Friday, November 04, 2005

Pastoreando



Estou parado, descansando sobre as minhas pernas dobradas,
o olhar perdido no ondular dos pequenos montes que se perdem no vapor cinzento de uma tempestade que se aproxima.
A paisagem estende-se como um intrincado puzzle de linhas rectas e curvas, tons de castanho interrompidos pelos sorrisos verdes de alguns campos cultivados. O vale mais próximo do caminho parece funcionar como anfiteatro natural, deixando-me distinguir, com incrível nitidez, os sons das pequenas aldeias a meus pés. Vozes que falam, vozes que chamam, ruídos de animais, um martelar de aço, uma roda que chia.

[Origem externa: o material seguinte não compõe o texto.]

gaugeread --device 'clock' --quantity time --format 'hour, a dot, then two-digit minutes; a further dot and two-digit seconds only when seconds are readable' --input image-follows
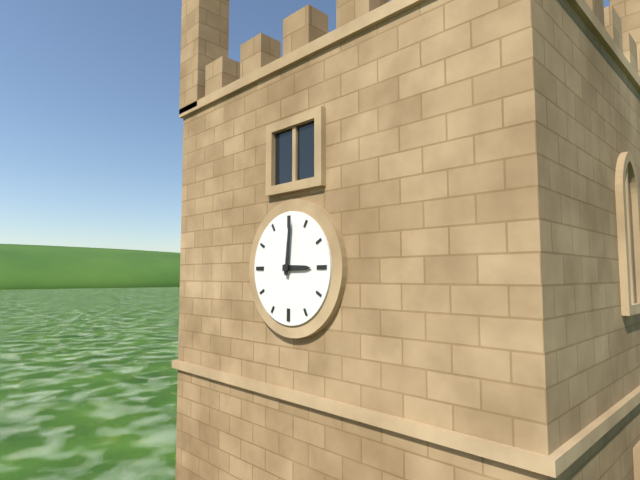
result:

Uma sinfonia de gente que trabalha.

Mais próxima e vinda de outra direcção, oiço outra melodia, nem alegre nem triste, tocada por uma flauta. Rodo a cabeça para descobrir um miúdo camuflado entre as plantas altas que ladeiam a terra do caminho. Ao seu lado surgem mais duas pequenas cabeças que me espreitam. Duas miúdas ainda mais novas que o pequeno pastor. Apercebo-me também do movimento entre as giestas de algumas cabras que pastam tranquilamente a alguns metros de mim. Ficamos por longos momentos sem desviar os olhares, embalados pela lenta e curiosa música que o pequeno toca alternadamente com a flauta e com os lábios num assobio tão perfeito como o som do instrumento.

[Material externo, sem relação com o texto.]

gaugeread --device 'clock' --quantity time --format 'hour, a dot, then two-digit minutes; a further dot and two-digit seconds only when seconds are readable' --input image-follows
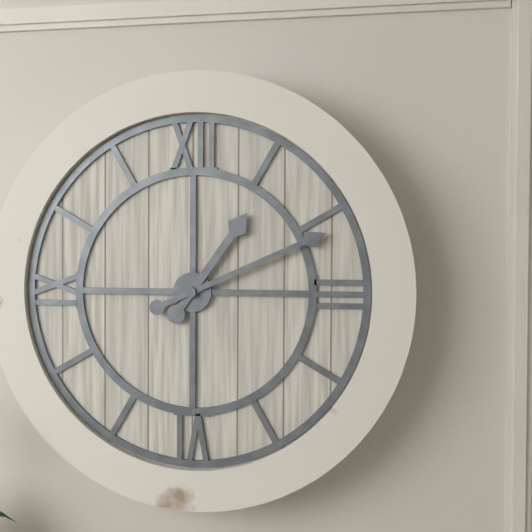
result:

Uma das cabras salta para o caminho. A música é substituída por uma voz mais grave do pequeno pastor que dá uma ordem qualquer ao animal desobediente. Os miúdos levantam-se por sua vez e seguem o caminho do animal extraviado. Elas estão vestidas nos tons de vermelho berrante que as mulheres desta região gostam de usar, o rapaz tem calças e camisola cor azul desmaiada. A cabra volta para junto das outras receando, talvez, uma reacção mais concreta do rapaz. As duas miúdas ficam paradas a olhar para mim.



Momentos depois a mais pequena vence a pouca distância que nos separa e estende-me uma flor sorrindo. Eu sorrio também, recebo a oferta e agradeço com um "danibad" desajeitado. Ela vira-me as costas e corre saltitando para junto dos outros e regressam para o seu poleiro no meio das giestas e das cabras. Seja o que for que levou a criança a ter este gesto deixa-me desconfortável, porque eu não tive qualquer impulso de oferecer nada a estes miúdos, mas apenas observá-los como se fizessem parte de uma pintura em movimento.

Ergo-me e sigo lentamente o caminho de terra que me levará a Nagarkot. Não tinha avançado muito quando ouvi novamente a melodia do pequeno pastor. Uma melodia nem alegre nem triste que ainda hoje consigo ouvir nitidamente cada vez que olho para a flor que a miúda me ofereceu.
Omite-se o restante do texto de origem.